### DIRECTIVE
Copy the lines starting at the one that contains "kingdom: Animalia" and ending at the one that contains "scientific name: Allostichaster polyplax", replacing "scientific name" with "species name" and leaving everything else unchanged.

### MATERIAL PROVIDED
# # # # #

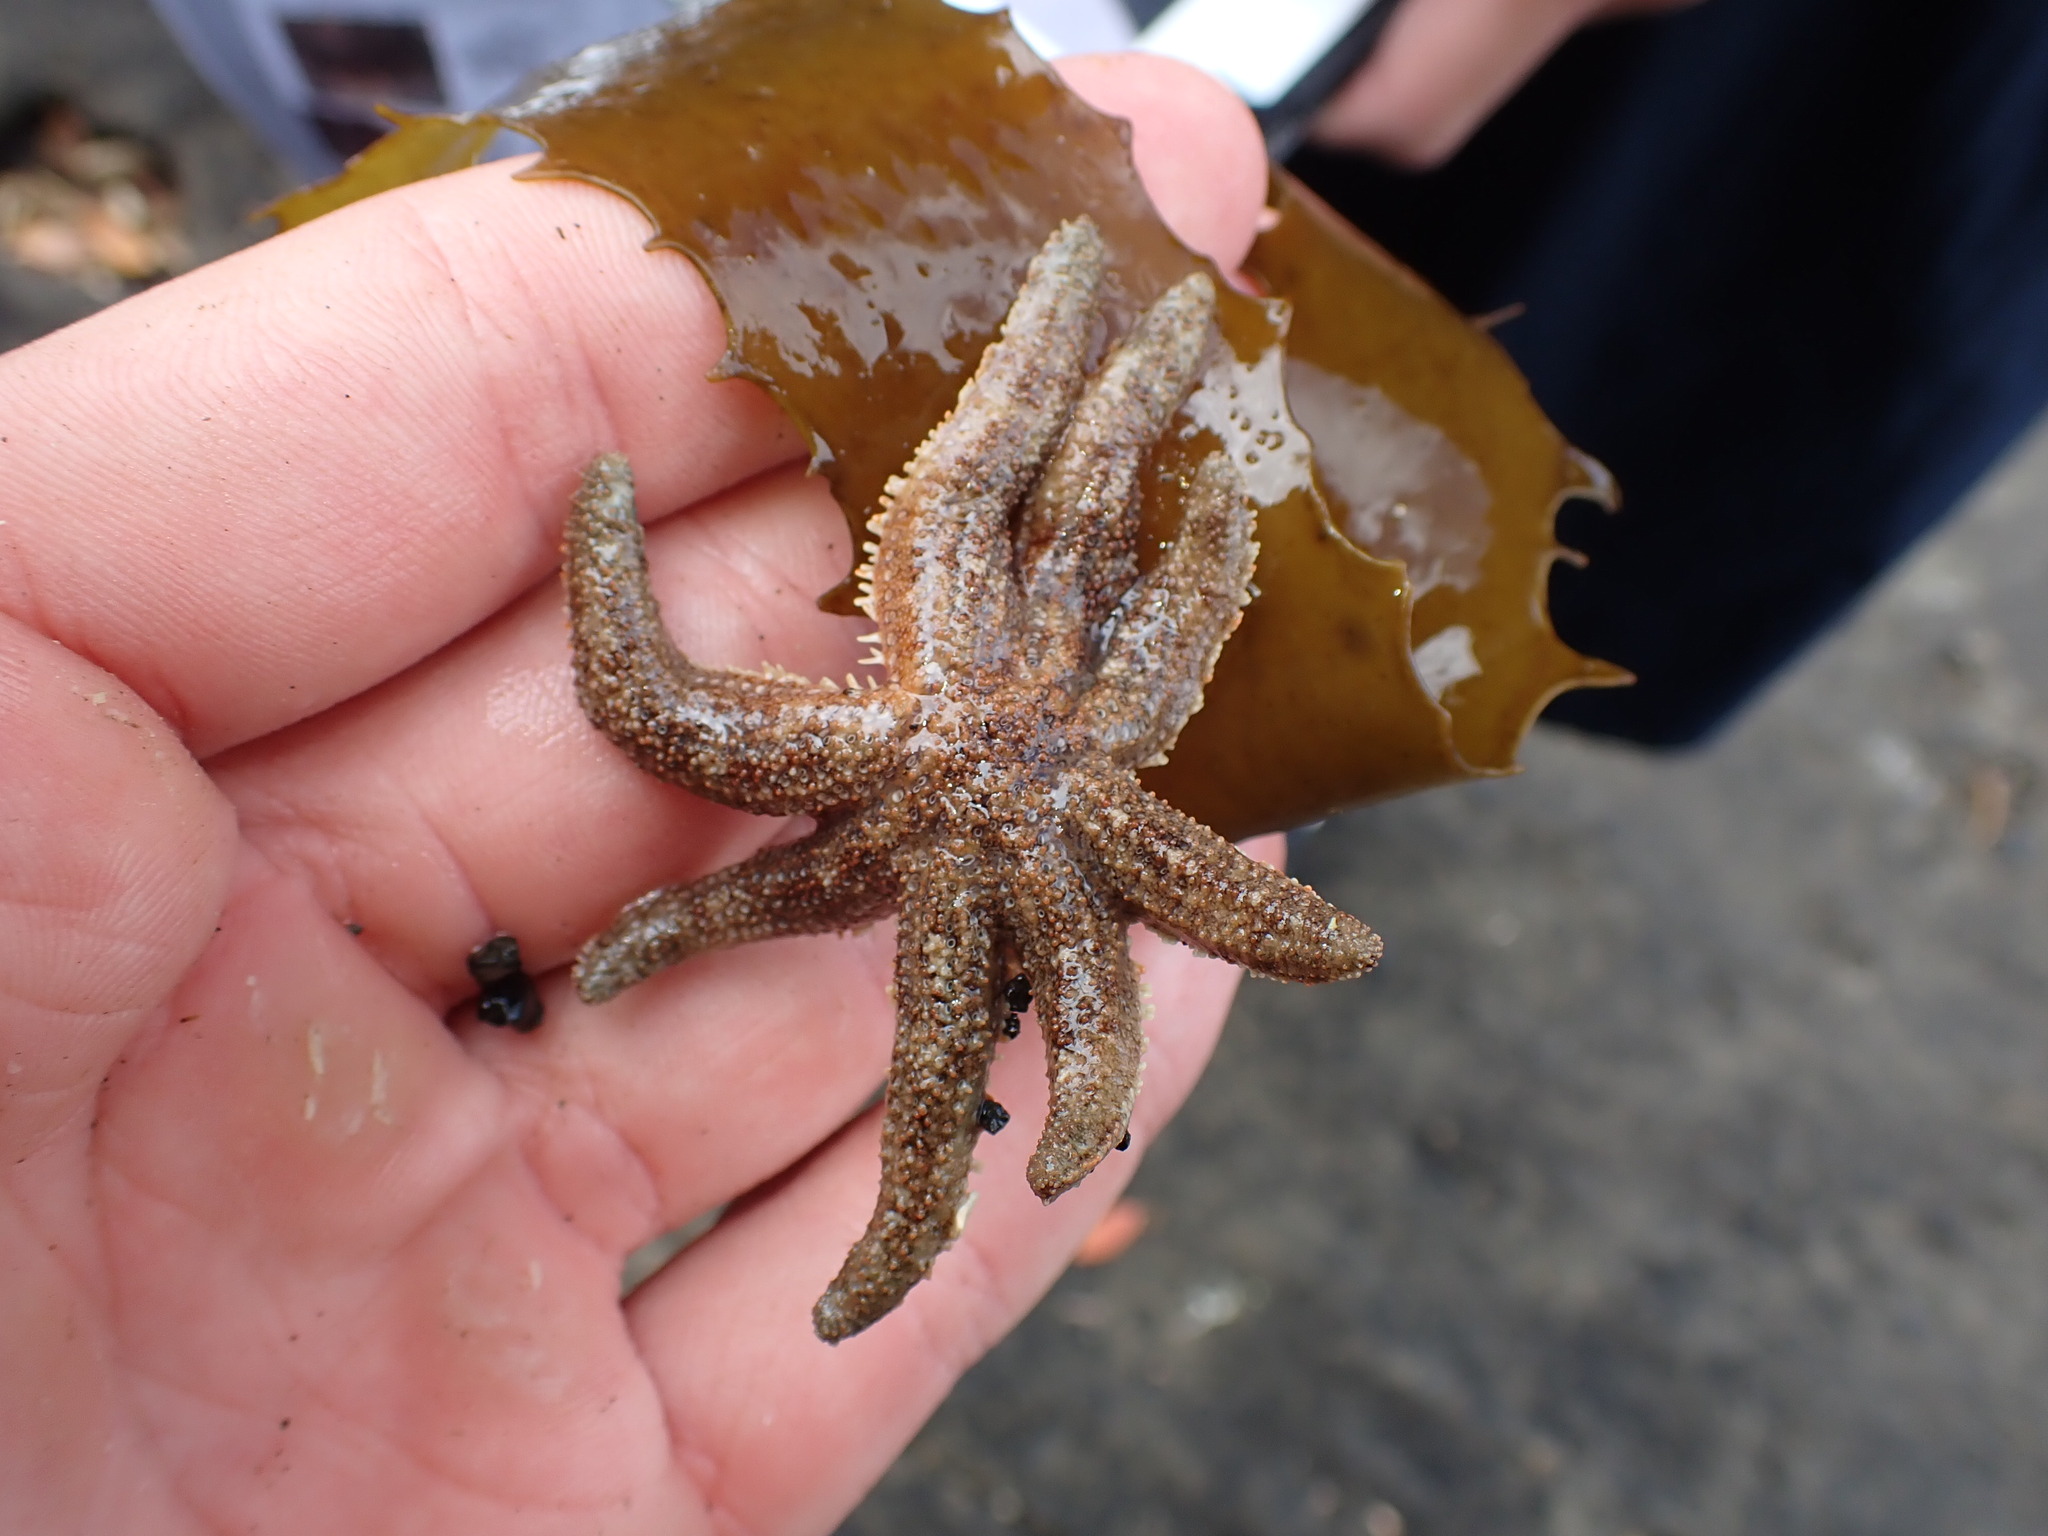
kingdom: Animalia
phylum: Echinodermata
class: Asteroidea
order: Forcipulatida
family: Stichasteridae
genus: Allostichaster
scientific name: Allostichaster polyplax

# # # # #

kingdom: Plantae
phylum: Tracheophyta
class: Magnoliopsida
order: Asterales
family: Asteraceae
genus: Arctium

# # # # #

### EXERCISE ANSWER
kingdom: Animalia
phylum: Echinodermata
class: Asteroidea
order: Forcipulatida
family: Stichasteridae
genus: Allostichaster
species name: Allostichaster polyplax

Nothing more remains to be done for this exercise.